L’instinct, parlons-en. Dans ces circonstances, c’est peut-être lui qui nous pousse à nous contenter de parler d’art sans jamais vraiment penser à l’Art. Au-delà de l’éternel débat sur la nécessité (ou non) pour l’Art de porter un message, notre instinct annihile-t-il notre sens critique en nous empêchant d’oublier que nous admirons des œuvres constituées de denrées réellement comestibles ? Ce ne serait pas surprenant puisque dès lors que l’aliment nous est présenté prêt à être dégusté, nos estomacs prennent le pas sur nos cerveaux. Puisqu’il ne s’agit pas d’une peinture de maître, mais d’une reproduction du réel, notre animalité prend le contrôle et nous ne sommes plus en mesure d’intellectualiser ce que nous observons. Nous sommes bridés.
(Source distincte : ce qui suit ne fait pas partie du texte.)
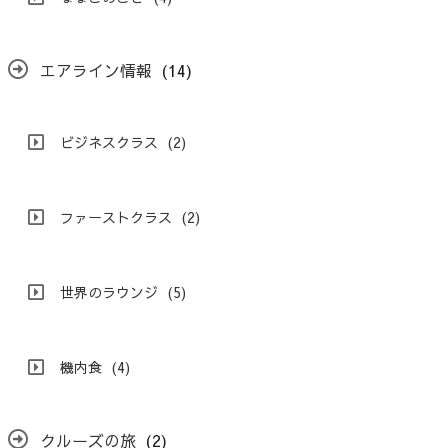
エアライン情報
(14)
ビジネスクラス
(2)
ファーストクラス
(2)
世界のラウンジ
(5)
機内食
(4)
クルーズの旅
(2)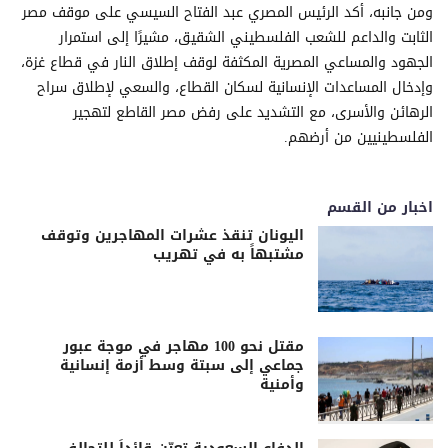
ومن جانبه، أكد الرئيس المصري عبد الفتاح السيسي على موقف مصر
الثابت والداعم للشعب الفلسطيني الشقيق، مشيرًا إلى استمرار
الجهود والمساعي المصرية المكثفة لوقف إطلاق النار في قطاع غزة،
وإدخال المساعدات الإنسانية لسكان القطاع، والسعي لإطلاق سراح
الرهائن والأسرى، مع التشديد على رفض مصر القاطع لتهجير
الفلسطينيين من أرضهم.
اخبار من القسم
اليونان تنقذ عشرات المهاجرين وتوقف
مشتبهاً به في تهريب
مقتل نحو 100 مهاجر في موجة عبور
جماعي إلى سبتة وسط أزمة إنسانية
وأمنية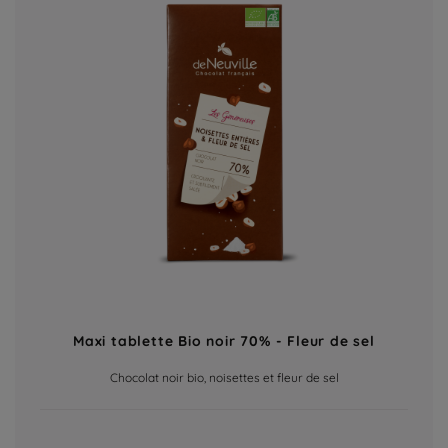
Maxi tablette Bio noir 70% - Fleur de sel
Chocolat noir bio, noisettes et fleur de sel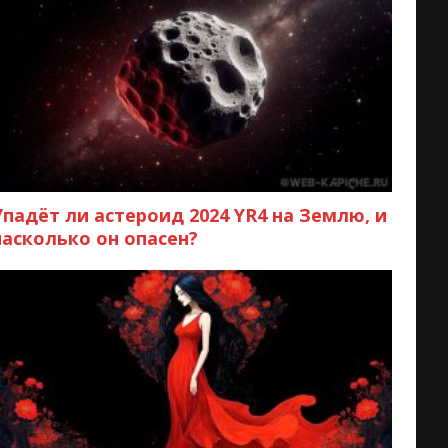
Упадёт ли астероид 2024 YR4 на Землю, и
насколько он опасен?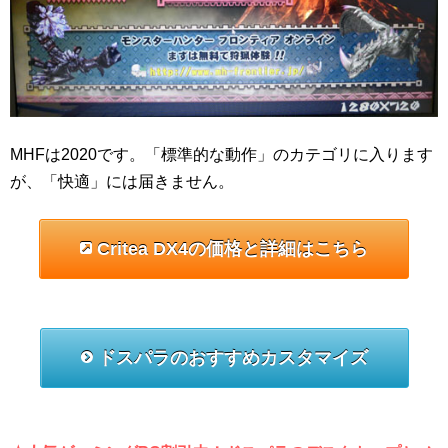
MHFは2020です。「標準的な動作」のカテゴリに入ります
が、「快適」には届きません。
Critea DX4の価格と詳細はこちら
ドスパラのおすすめカスタマイズ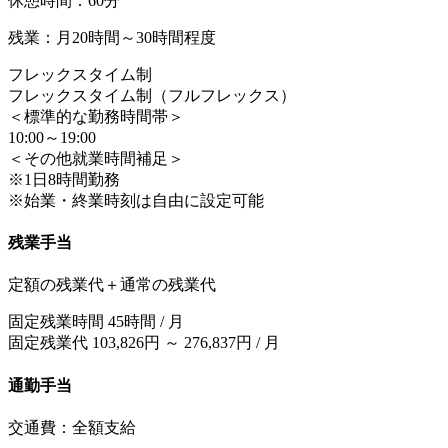
休憩時間：60分
残業：月20時間～30時間程度
フレックスタイム制
フレックスタイム制（フルフレックス）
＜標準的な勤務時間帯＞
10:00～19:00
＜その他就業時間補足＞
※1日8時間勤務
※始業・終業時刻は自由に設定可能
残業手当
定額の残業代＋通常の残業代
固定残業時間 45時間 / 月
固定残業代 103,826円 ～ 276,837円 / 月
通勤手当
交通費：全額支給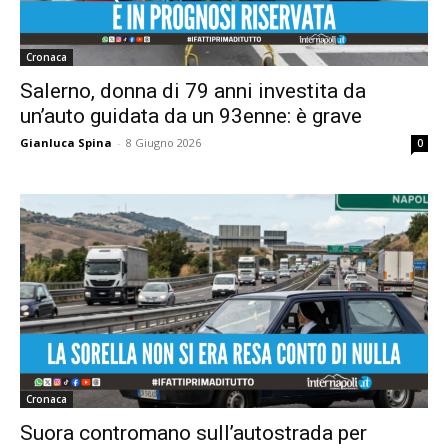
Cronaca
Salerno, donna di 79 anni investita da
un’auto guidata da un 93enne: è grave
Gianluca Spina
-
8 Giugno 2026
0
Cronaca
Suora contromano sull’autostrada per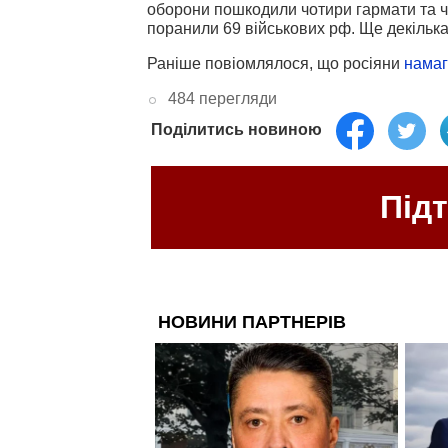
оборони пошкодили чотири гармати та ч
поранили 69 військових рф. Ще декілька
Раніше повіомлялося, що росіяни
намаг
484 перегляди
Поділитись новиною
Під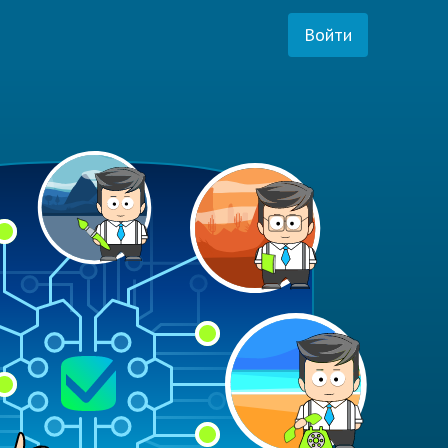
Войти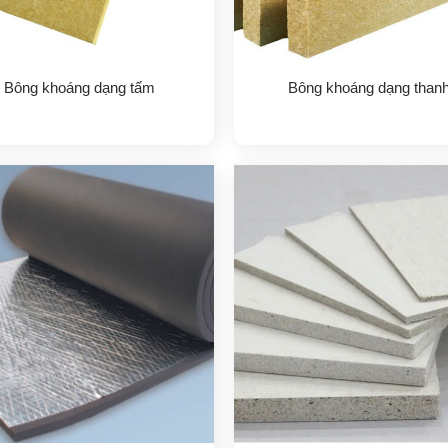
Bông khoáng dạng tấm
Bông khoáng dạng than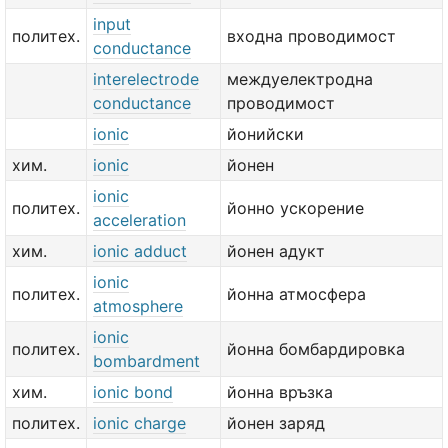
input
политех.
входна проводимост
conductance
interelectrode
междуелектродна
conductance
проводимост
ionic
йонийски
хим.
ionic
йонен
ionic
политех.
йонно ускорение
acceleration
хим.
ionic adduct
йонен адукт
ionic
политех.
йонна атмосфера
atmosphere
ionic
политех.
йонна бомбардировка
bombardment
хим.
ionic bond
йонна връзка
политех.
ionic charge
йонен заряд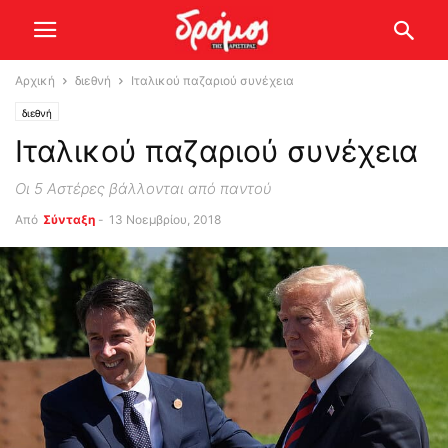
Αρχική
διεθνή
Ιταλικού παζαριού συνέχεια
διεθνή
Ιταλικού παζαριού συνέχεια
Οι 5 Αστέρες βάλλονται από παντού
Από
Σύνταξη
-
13 Νοεμβρίου, 2018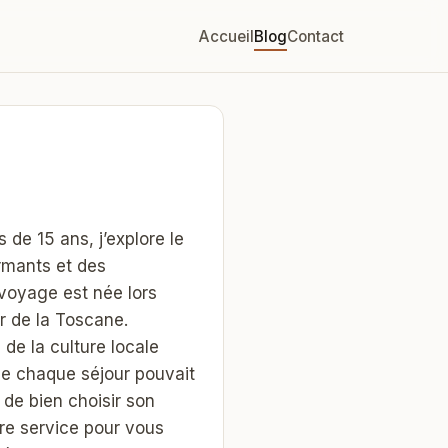
Accueil
Blog
Contact
 de 15 ans, j’explore le
rmants et des
 voyage est née lors
r de la Toscane.
 de la culture locale
ue chaque séjour pouvait
 de bien choisir son
re service pour vous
Nous ne voyons pas une œuvre décorative, nous ne percevons pas de message, nous voyons de la nourriture, très belle, somptueuse, peut-être même la plus belle que nous n’avons jamais vue, et pourtant qu’allons-nous faire ? Nous allons saliver ! Oui, saliver ! Nous pouvons apprécier les talents incontestables du cuisinier et du photographe, peut-être même leur sommes-nous reconnaissants de nous permettre de contempler de si belles choses, mais aucune force ne pourrait nous détourner de l’envie d’y plonger une fourchette, une cuiller, ou encore mieux, nos doigts !

 

Ces images nous transportent autant qu’elles nous frustrent à force de ne pas être accompagnées de leurs odeurs et elles deviennent inéligibles à un accrochage en bonne et due forme dans nos entrées, au-dessus de nos postes de télévision ou dans les open-spaces de nos entreprises. Elles ne feraient que nous déconcentrer, elles nous écarteraient de nos objectifs du moment, elles désorganiseraient nos idées, elles séduiraient nos instincts, elles dépraveraient nos volontés par ailleurs si puissantes (bien entendu), bref, elles nous donneraient faim, un point c’est tout.

 

Monsieur Alléno, n’en déplaise aux amateurs d’Art, les photos dont vous êtes l’instigateur sont indubitablement artistiques. Pourtant, je vais devoir mettre un point final à cet article et tant pis pour la profonde réflexion à propos de l’Art… je n’y peux rien, j’ai un petit creux.